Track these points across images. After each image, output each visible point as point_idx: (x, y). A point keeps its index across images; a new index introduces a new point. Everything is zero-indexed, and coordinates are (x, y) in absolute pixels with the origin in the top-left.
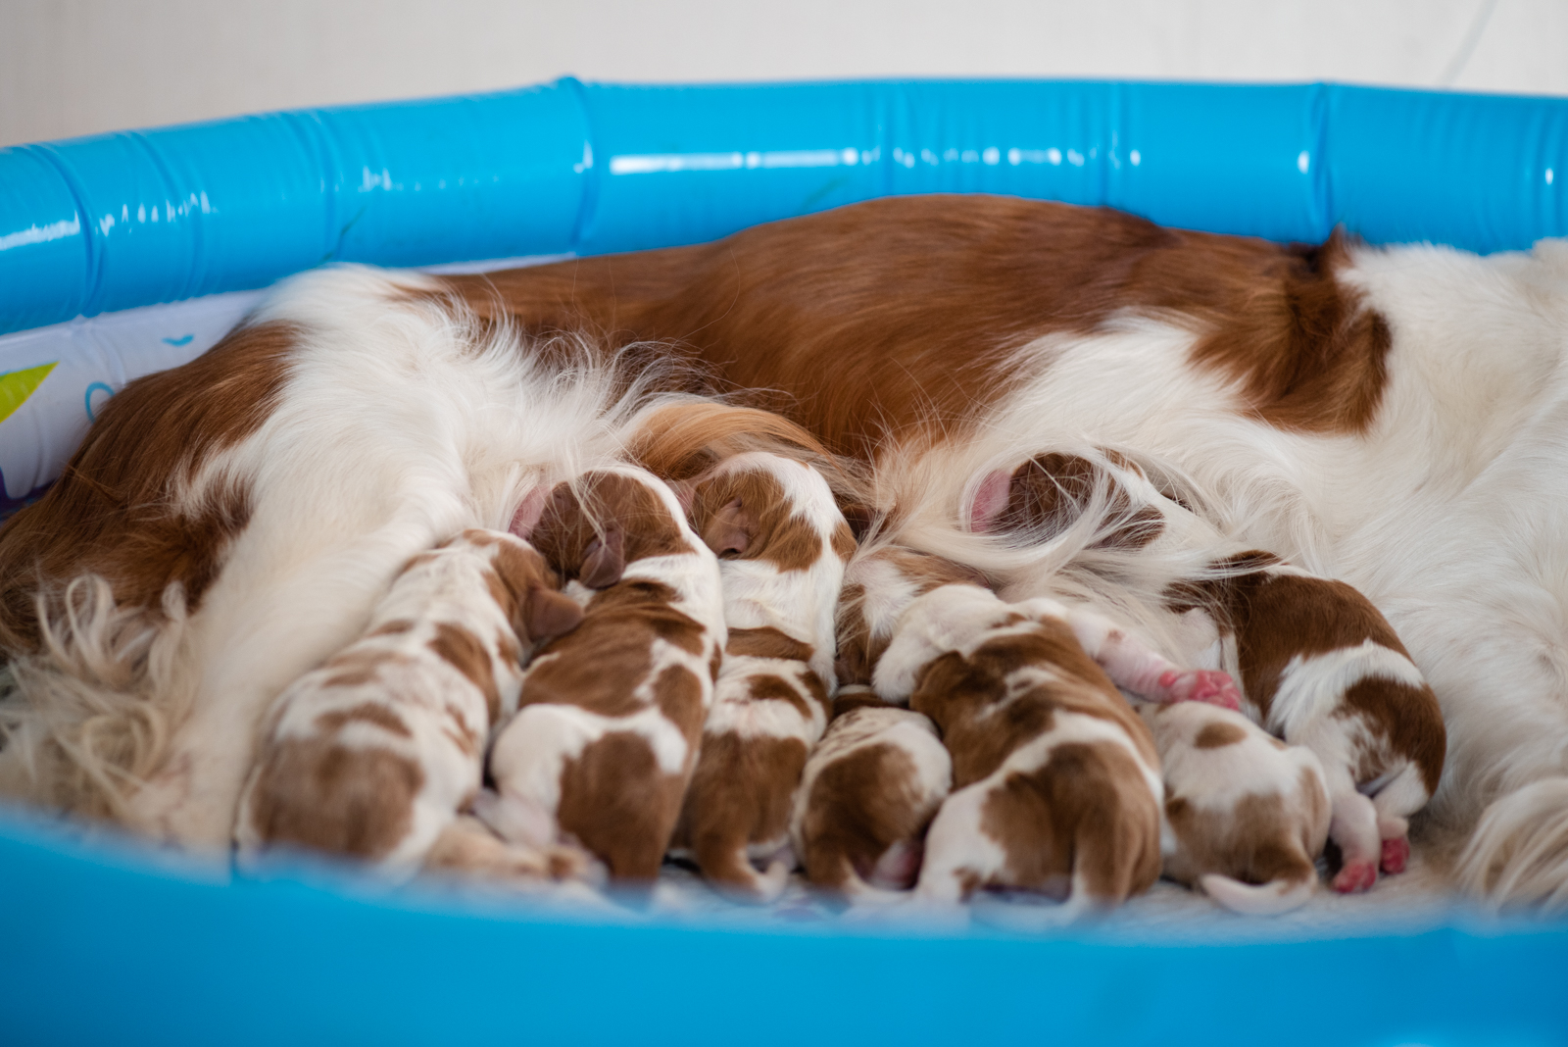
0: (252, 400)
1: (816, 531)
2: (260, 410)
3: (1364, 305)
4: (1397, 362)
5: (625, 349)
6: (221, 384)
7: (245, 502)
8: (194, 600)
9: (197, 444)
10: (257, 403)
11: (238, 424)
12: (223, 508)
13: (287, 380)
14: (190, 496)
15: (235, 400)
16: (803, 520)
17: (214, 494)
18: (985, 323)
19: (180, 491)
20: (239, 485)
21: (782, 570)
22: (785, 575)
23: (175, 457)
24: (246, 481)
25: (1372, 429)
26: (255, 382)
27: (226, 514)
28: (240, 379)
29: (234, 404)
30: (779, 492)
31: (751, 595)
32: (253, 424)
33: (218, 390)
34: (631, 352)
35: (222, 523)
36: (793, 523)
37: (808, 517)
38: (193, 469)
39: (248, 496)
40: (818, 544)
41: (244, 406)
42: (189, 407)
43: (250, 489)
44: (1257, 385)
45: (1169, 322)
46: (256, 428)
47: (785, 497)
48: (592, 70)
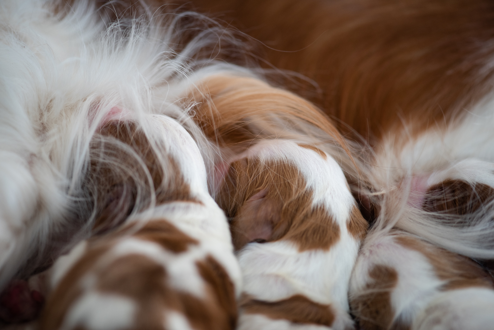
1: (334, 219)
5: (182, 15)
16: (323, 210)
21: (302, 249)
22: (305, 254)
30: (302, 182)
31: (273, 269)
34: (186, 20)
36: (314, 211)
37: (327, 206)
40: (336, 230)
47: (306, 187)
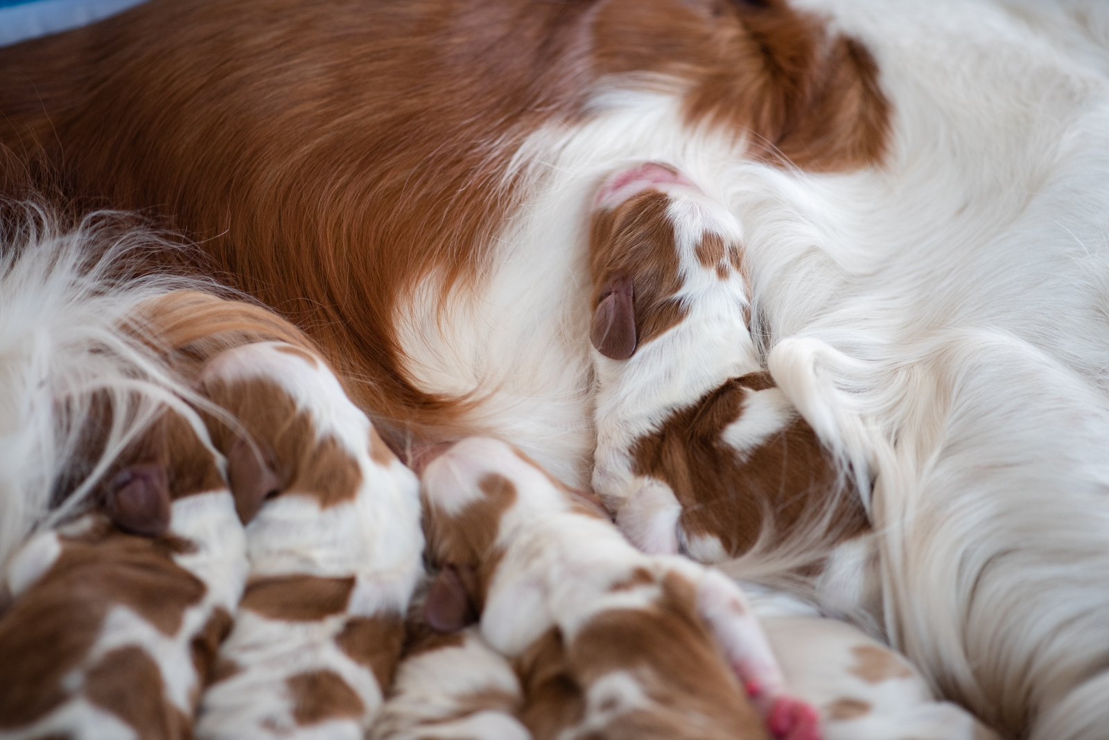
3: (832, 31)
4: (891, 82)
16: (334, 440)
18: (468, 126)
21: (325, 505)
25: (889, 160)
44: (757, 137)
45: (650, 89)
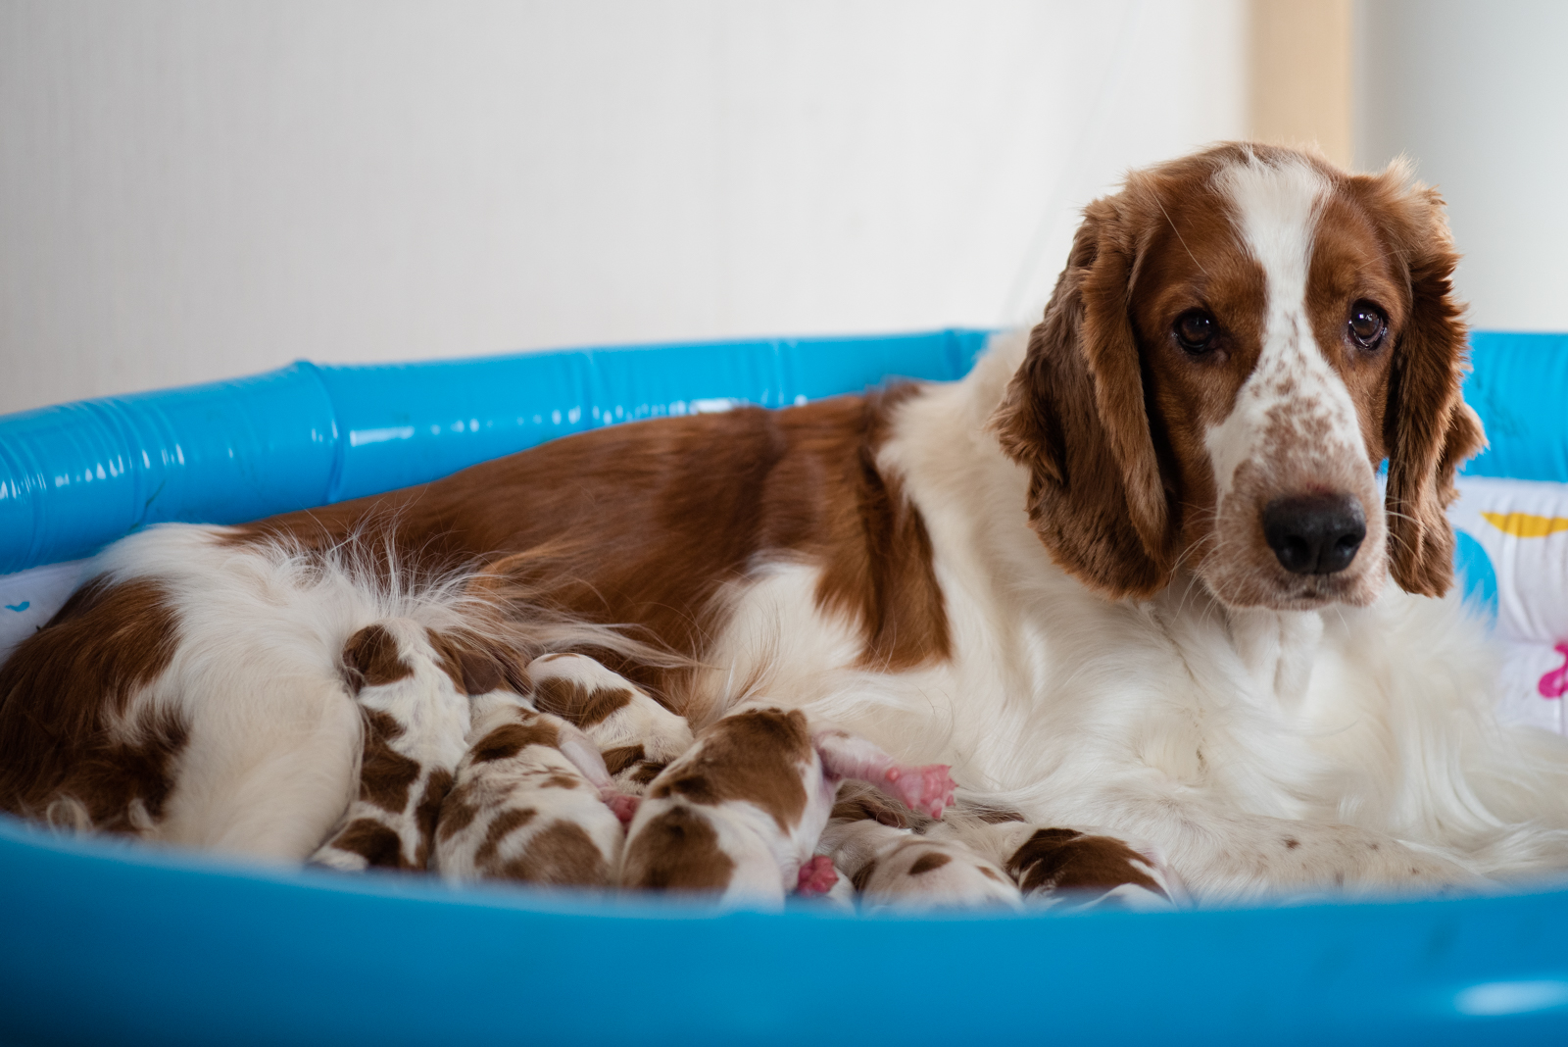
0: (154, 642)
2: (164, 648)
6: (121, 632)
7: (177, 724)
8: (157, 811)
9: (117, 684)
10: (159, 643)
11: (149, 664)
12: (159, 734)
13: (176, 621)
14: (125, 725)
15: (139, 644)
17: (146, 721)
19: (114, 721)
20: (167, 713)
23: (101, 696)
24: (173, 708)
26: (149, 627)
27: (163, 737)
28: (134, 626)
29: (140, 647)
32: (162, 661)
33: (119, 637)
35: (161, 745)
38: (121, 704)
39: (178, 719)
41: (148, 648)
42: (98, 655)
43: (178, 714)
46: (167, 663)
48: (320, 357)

::::

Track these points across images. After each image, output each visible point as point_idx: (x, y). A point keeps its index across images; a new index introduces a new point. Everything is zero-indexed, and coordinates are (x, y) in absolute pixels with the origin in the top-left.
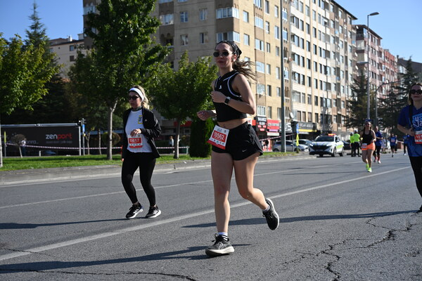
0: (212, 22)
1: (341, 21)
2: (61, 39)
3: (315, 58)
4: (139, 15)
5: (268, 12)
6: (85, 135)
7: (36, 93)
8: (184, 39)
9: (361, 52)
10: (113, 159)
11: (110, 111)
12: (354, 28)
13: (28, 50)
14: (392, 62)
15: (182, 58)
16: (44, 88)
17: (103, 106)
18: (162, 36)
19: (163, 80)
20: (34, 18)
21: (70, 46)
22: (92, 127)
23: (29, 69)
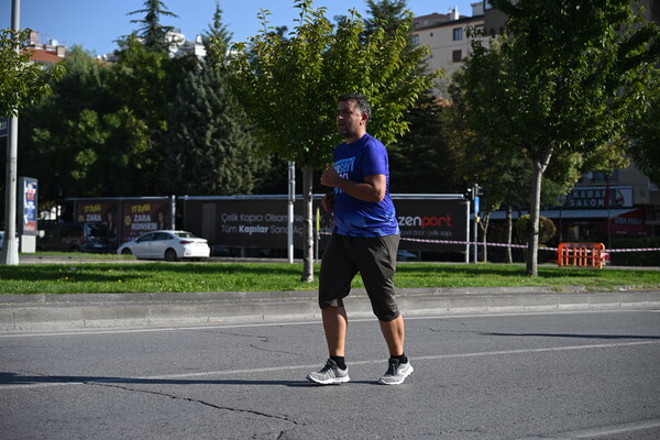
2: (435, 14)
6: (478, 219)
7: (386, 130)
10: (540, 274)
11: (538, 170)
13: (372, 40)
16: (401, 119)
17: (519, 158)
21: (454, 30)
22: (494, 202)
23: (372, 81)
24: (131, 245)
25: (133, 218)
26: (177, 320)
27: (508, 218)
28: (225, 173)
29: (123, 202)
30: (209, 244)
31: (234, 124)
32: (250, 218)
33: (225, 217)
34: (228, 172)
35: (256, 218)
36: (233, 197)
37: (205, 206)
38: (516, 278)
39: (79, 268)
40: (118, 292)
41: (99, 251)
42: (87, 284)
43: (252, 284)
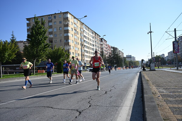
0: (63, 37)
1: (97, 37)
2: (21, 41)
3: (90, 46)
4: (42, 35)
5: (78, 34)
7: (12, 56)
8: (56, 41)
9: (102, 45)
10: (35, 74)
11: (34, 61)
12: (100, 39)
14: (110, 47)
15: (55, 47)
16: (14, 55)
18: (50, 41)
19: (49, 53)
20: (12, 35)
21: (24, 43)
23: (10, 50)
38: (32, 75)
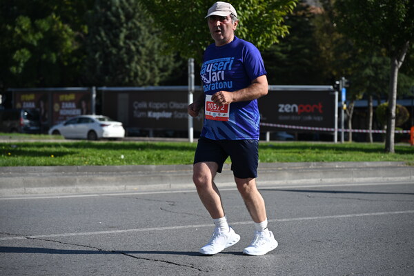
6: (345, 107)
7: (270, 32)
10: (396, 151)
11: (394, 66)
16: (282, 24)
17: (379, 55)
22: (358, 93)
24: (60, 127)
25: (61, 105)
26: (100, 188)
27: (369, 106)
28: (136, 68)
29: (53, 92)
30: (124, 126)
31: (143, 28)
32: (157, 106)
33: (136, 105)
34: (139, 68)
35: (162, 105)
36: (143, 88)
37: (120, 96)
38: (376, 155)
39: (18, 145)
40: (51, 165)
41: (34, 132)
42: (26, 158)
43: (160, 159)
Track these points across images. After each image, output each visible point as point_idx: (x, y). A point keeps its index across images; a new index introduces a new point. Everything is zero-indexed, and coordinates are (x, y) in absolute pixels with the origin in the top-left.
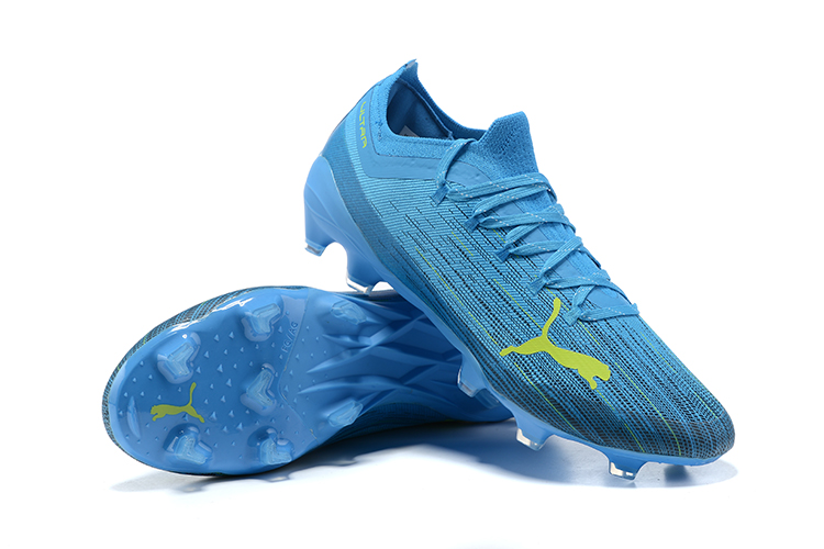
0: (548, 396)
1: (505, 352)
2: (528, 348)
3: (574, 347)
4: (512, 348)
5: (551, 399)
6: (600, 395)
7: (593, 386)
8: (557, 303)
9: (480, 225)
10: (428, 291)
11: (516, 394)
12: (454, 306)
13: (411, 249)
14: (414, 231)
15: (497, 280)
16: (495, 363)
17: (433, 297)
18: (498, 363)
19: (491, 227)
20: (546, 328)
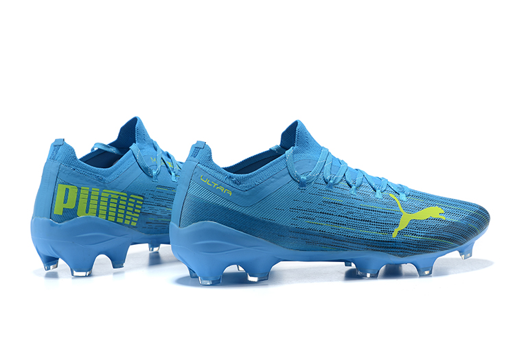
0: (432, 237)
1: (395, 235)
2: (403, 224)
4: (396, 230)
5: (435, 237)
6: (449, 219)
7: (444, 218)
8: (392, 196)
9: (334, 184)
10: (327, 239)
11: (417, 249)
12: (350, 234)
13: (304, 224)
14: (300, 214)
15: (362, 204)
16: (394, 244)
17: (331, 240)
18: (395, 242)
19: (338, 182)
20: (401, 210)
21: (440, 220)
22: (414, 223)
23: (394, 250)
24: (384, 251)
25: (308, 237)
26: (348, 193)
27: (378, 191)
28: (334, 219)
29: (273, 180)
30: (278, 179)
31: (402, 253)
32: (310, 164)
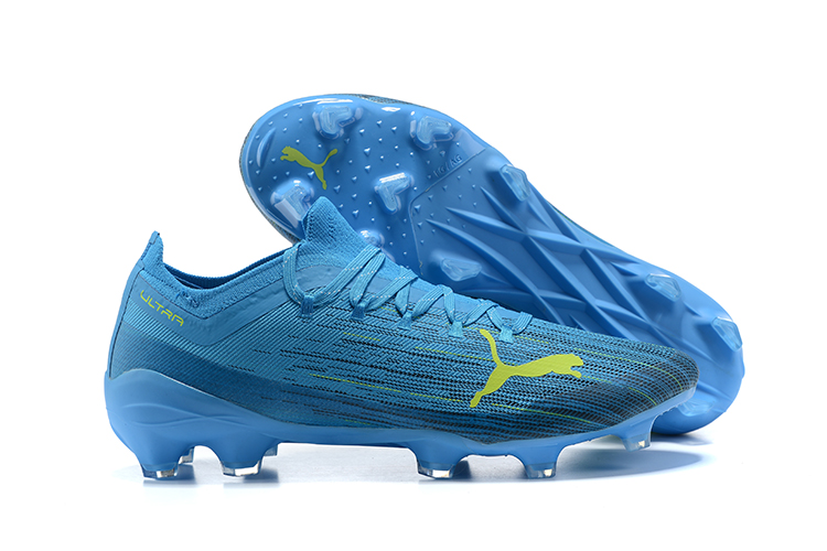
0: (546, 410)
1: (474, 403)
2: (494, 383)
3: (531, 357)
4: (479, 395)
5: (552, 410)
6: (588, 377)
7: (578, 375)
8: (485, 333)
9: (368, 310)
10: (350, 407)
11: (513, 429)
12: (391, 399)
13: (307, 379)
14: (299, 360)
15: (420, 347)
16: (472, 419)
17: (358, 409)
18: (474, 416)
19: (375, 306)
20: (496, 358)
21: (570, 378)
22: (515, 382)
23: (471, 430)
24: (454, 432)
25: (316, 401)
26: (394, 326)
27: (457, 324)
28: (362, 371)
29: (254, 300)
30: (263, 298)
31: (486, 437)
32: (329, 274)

::::

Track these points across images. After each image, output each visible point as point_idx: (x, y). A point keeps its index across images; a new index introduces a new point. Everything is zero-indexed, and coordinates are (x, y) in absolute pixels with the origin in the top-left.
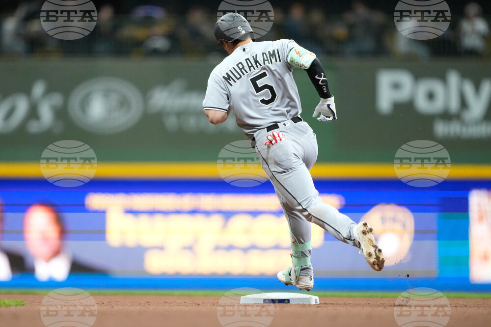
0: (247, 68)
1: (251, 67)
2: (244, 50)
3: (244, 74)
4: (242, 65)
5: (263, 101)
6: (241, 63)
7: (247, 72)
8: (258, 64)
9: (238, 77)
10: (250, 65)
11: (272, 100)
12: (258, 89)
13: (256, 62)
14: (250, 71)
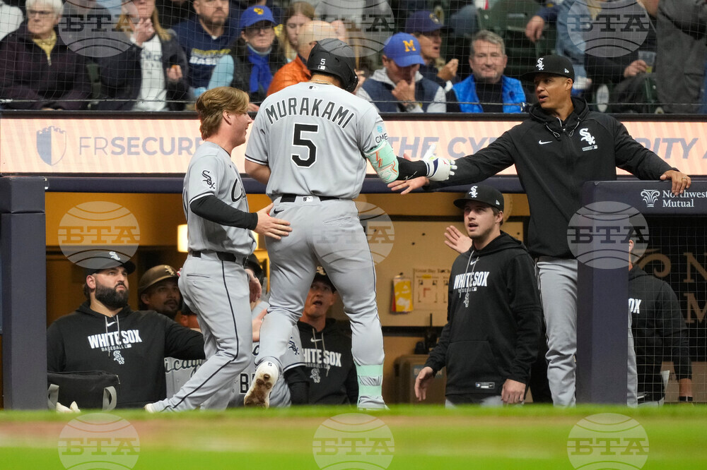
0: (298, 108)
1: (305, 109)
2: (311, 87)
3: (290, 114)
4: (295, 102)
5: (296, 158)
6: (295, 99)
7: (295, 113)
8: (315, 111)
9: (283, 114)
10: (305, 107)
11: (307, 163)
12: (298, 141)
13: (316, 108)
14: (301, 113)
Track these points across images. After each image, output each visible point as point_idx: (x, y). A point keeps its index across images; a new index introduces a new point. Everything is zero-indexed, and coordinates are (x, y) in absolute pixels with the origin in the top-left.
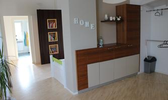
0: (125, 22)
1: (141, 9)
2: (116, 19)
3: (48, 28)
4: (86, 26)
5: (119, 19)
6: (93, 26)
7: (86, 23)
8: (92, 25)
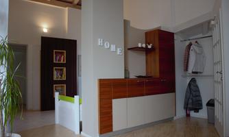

::::

Could you extract the lines starting at the one that contains "24: (131, 245)" and stopping after the one that contains "41: (99, 251)", reproducing each line unchanged?

24: (131, 245)
25: (133, 218)
26: (177, 320)
27: (508, 218)
28: (225, 173)
29: (123, 202)
30: (209, 244)
31: (234, 124)
32: (250, 218)
33: (225, 217)
34: (228, 172)
35: (256, 218)
36: (233, 197)
37: (205, 206)
38: (516, 278)
39: (79, 268)
40: (118, 292)
41: (99, 251)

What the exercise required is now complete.